At least 41 killed in rebel attack on Ugandan school near Congo border
KAMPALA, Uganda (AP) — Ugandan authorities recovered the bodies of 41 people, including 38 students, who were burned, shot or hacked to death after suspected rebels attacked a secondary school near the border with Congo, the local mayor said Saturday.
At least six people were abducted by the rebels, who fled across the porous border into Congo after the raid on Friday night, according to the Ugandan military.

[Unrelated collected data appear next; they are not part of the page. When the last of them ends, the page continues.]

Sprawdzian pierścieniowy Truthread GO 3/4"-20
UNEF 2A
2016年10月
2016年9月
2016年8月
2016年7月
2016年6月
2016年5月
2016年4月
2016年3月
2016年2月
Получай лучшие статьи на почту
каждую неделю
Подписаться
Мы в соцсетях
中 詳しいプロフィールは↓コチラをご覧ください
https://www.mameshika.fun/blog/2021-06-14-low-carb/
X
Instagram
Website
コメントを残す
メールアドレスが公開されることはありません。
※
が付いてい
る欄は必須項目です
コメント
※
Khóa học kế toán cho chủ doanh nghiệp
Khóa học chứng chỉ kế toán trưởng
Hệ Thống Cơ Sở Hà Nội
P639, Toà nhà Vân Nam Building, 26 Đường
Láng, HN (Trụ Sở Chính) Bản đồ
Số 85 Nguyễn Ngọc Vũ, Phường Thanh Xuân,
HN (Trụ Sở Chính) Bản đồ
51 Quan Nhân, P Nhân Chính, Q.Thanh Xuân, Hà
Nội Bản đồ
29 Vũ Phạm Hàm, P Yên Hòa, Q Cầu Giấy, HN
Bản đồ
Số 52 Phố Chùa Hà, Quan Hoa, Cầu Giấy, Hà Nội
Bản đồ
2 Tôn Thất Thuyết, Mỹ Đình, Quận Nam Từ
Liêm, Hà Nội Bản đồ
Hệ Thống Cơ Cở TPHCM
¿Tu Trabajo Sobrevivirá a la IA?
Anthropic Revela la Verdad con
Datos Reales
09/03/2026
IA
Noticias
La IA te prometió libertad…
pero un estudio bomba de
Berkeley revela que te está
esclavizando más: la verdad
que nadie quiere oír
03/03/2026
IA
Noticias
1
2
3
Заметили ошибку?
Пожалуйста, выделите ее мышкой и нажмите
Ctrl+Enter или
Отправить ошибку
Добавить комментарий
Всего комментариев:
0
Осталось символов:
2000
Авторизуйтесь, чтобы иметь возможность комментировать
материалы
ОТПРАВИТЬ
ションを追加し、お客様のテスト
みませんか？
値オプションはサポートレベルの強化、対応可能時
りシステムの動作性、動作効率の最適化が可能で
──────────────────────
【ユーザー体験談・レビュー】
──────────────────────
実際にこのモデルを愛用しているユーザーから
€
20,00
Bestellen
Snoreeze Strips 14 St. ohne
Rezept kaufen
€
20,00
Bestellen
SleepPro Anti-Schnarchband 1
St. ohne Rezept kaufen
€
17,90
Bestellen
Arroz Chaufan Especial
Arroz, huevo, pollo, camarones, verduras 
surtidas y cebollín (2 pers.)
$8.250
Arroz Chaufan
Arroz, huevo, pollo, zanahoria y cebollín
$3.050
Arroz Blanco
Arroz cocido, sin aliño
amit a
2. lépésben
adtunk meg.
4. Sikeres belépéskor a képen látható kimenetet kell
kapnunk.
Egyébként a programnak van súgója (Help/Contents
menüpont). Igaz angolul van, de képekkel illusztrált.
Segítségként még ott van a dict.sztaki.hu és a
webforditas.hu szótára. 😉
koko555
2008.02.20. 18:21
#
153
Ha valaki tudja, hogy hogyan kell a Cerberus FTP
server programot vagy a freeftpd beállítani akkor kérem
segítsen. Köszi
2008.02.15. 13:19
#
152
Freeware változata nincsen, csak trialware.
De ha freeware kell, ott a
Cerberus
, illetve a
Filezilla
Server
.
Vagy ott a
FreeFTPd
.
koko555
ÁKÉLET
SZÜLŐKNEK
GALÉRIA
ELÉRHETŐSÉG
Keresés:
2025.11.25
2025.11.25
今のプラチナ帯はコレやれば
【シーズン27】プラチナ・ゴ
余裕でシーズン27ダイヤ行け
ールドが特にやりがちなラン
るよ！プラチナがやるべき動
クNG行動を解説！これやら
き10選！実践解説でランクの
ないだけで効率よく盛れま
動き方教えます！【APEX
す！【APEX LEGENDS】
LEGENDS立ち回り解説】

Authorities blamed the massacre at Lhubiriha Secondary School in the border town of Mpondwe on the Allied Democratic Forces, a shadowy extremist group with ties to the Islamic State, which has been launching attacks for years from bases in volatile eastern Congo.
The victims included the students, one guard and two members of the local community who were killed outside the school, Mpondwe-Lhubiriha Mayor Selevest Mapoze told The Associated Press.
Mapoze said that some of the students suffered fatal burns when the rebels set fire to a dormitory and others were shot or hacked with machetes.
The raid, which happened around 11:30 p.m., involved about five attackers, the Ugandan military said. Soldiers from a nearby brigade who responded to the attack found the school on fire, “with dead bodies of students lying in the compound,” military spokesman Brigadier Felix Kulayigye said in a statement.
That statement cited 47 bodies, with eight other people wounded and being treated at a local hospital. Ugandan troops are “pursuing the perpetrators to rescue the abducted students” who were forced to carry looted food toward Congo's Virunga National Park, it said.
The school, co-ed and privately owned, is located in the Ugandan district of Kasese, about 2 kilometres (1.2 miles) from the Congo border.